:: Collected material

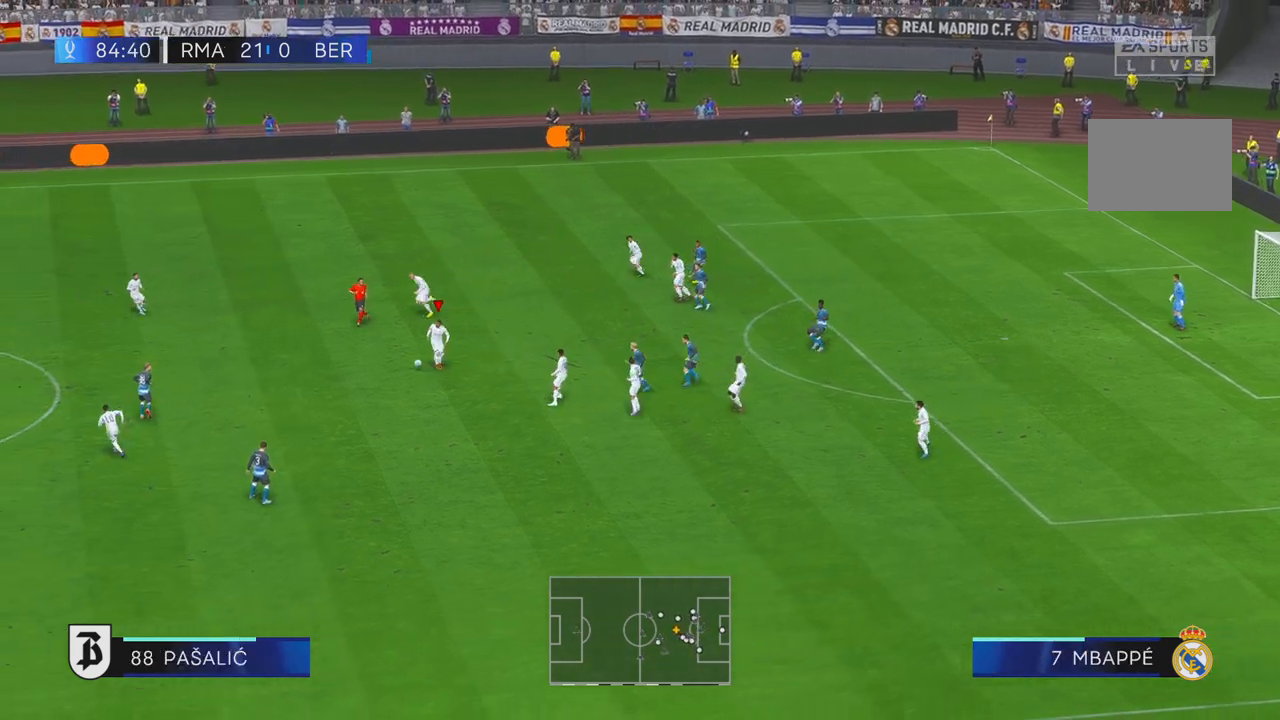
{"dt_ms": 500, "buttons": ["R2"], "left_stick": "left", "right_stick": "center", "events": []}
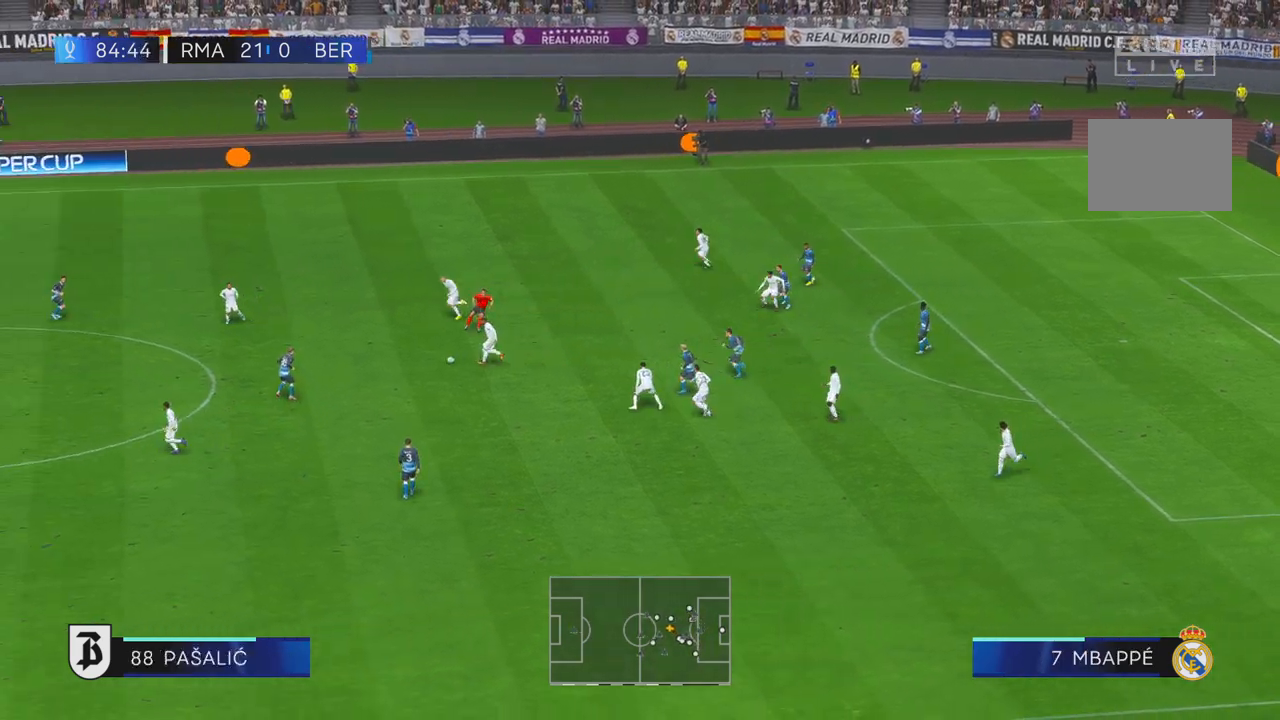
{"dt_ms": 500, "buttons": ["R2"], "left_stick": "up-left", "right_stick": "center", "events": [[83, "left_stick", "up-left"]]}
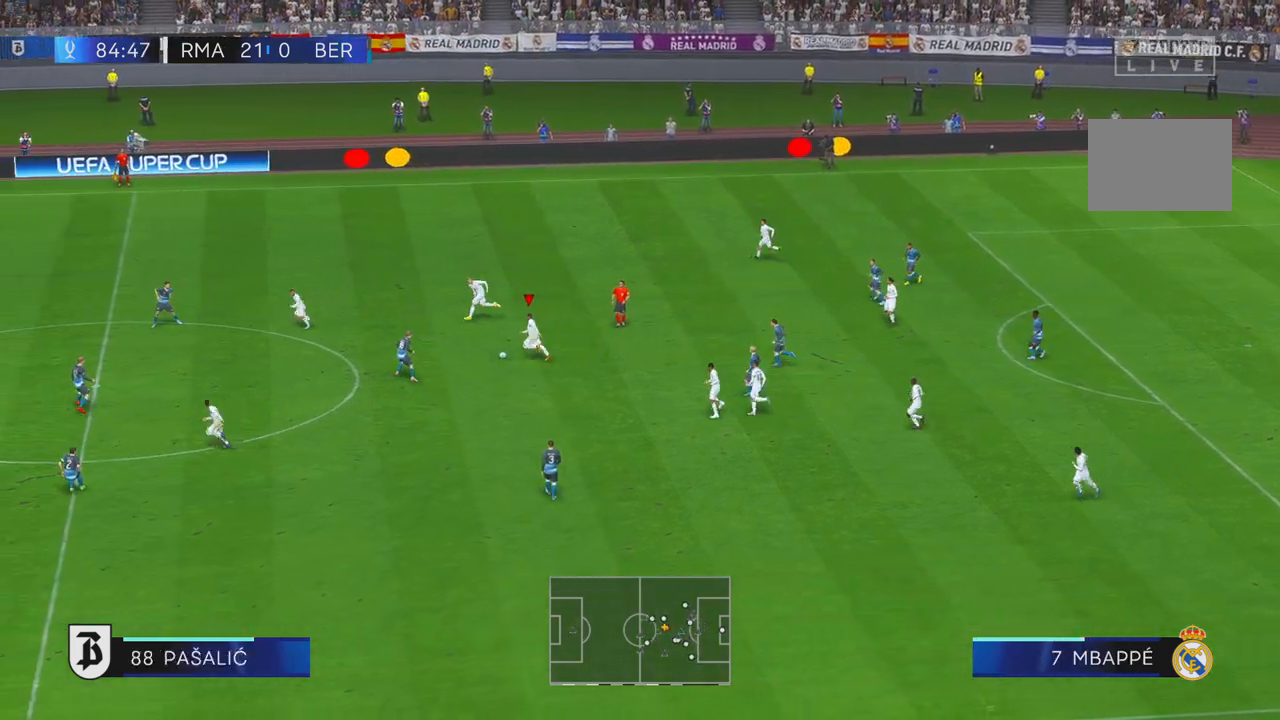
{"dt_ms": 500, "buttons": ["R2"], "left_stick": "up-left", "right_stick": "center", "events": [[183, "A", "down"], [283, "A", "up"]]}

::::

About this exercise | Extract the full listing exactly, with the pictures left out.

Answer to this exercise |
{"dt_ms": 500, "buttons": ["R2"], "left_stick": "left", "right_stick": "center", "events": []}
{"dt_ms": 500, "buttons": ["R2"], "left_stick": "up-left", "right_stick": "center", "events": [[83, "left_stick", "up-left"]]}
{"dt_ms": 500, "buttons": ["R2"], "left_stick": "up-left", "right_stick": "center", "events": [[183, "A", "down"], [283, "A", "up"]]}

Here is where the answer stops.